# [PROMPT]
For the entries below, the result should be an exact transcription of the lines from the one with "Student Discount" up to and including the one with "and staying productive.", and only those.

# [Items from a data source]

● ● ●

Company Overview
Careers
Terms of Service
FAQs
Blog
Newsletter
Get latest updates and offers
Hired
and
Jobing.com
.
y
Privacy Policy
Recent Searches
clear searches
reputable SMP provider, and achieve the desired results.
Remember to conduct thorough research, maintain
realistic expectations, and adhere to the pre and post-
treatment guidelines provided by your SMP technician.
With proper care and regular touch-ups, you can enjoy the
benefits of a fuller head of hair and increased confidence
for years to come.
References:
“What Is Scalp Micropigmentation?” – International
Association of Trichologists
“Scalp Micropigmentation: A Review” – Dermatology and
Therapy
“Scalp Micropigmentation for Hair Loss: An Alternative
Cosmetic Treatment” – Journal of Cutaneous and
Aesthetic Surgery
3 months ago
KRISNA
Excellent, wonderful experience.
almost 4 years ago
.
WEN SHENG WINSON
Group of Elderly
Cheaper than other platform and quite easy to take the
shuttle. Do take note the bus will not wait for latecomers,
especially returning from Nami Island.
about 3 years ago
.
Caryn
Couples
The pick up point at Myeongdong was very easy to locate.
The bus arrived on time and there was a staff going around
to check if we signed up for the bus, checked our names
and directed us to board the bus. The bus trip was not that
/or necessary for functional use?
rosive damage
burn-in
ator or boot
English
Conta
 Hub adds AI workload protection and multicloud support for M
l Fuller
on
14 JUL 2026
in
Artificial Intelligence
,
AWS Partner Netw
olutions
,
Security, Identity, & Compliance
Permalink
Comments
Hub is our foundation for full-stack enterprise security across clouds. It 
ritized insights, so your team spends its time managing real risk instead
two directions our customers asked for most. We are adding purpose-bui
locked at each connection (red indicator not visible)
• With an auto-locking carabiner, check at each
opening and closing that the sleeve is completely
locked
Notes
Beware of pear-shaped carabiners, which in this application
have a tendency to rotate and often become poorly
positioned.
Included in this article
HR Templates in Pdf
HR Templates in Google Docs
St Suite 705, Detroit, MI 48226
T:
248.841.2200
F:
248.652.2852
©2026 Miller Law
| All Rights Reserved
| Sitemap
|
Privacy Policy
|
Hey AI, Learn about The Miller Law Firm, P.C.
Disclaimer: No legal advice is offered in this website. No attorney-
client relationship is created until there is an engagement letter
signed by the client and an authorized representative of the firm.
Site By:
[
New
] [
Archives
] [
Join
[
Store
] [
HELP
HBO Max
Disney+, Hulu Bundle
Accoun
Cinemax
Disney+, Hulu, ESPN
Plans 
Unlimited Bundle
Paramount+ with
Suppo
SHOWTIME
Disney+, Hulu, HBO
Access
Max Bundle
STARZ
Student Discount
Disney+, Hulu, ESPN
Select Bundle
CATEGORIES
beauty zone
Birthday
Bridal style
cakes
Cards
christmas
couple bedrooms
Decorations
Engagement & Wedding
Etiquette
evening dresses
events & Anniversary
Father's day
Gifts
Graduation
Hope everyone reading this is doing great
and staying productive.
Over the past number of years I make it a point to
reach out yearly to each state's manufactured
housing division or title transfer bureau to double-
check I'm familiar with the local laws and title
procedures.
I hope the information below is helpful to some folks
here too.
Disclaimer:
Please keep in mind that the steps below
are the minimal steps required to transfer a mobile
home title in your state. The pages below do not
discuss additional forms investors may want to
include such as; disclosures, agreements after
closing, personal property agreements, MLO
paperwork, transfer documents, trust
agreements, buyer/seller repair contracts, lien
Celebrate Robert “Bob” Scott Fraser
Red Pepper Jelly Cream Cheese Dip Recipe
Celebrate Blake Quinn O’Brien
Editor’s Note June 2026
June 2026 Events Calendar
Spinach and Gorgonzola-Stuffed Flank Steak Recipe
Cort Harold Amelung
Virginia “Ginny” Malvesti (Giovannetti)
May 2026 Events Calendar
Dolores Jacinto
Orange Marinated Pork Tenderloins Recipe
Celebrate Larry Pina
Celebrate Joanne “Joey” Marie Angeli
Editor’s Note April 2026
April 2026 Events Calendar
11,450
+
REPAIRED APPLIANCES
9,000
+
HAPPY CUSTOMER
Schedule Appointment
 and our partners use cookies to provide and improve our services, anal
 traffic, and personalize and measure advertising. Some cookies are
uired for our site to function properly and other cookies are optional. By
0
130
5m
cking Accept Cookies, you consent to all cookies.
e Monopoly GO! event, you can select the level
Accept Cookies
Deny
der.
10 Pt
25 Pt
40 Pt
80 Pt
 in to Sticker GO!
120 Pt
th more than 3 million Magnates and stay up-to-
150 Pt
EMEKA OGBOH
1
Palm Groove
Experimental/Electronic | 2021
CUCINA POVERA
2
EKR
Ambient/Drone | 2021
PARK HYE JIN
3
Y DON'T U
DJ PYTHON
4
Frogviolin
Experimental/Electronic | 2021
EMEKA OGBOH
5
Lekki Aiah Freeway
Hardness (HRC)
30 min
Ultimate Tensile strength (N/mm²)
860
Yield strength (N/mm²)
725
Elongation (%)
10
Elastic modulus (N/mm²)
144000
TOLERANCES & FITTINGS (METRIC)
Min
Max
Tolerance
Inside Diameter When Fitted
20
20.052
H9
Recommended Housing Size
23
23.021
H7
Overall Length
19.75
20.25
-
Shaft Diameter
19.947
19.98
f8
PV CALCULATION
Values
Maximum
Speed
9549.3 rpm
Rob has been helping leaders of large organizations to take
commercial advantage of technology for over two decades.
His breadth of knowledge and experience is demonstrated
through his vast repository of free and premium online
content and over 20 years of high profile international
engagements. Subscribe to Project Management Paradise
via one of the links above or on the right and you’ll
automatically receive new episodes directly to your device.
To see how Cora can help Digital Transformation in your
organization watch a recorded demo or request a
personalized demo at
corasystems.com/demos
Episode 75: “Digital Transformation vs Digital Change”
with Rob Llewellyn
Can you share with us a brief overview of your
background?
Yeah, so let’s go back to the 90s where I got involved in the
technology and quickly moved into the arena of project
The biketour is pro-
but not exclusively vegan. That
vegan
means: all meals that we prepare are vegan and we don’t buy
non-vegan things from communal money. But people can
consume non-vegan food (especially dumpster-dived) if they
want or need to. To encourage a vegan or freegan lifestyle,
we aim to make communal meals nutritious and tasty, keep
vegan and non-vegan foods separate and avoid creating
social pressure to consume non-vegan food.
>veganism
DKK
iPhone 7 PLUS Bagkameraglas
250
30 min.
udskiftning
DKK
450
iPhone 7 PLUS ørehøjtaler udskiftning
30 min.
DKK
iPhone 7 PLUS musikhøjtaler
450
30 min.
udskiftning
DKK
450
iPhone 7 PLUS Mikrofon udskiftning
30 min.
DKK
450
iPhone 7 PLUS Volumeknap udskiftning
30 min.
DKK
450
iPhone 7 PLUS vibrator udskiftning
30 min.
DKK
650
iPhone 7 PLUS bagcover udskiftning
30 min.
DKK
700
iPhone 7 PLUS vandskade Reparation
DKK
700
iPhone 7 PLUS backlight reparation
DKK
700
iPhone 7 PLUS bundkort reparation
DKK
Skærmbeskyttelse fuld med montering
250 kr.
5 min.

● ● ●

# [ANSWER AREA]
Student Discount
Disney+, Hulu, ESPN
Select Bundle
CATEGORIES
beauty zone
Birthday
Bridal style
cakes
Cards
christmas
couple bedrooms
Decorations
Engagement & Wedding
Etiquette
evening dresses
events & Anniversary
Father's day
Gifts
Graduation
Hope everyone reading this is doing great
and staying productive.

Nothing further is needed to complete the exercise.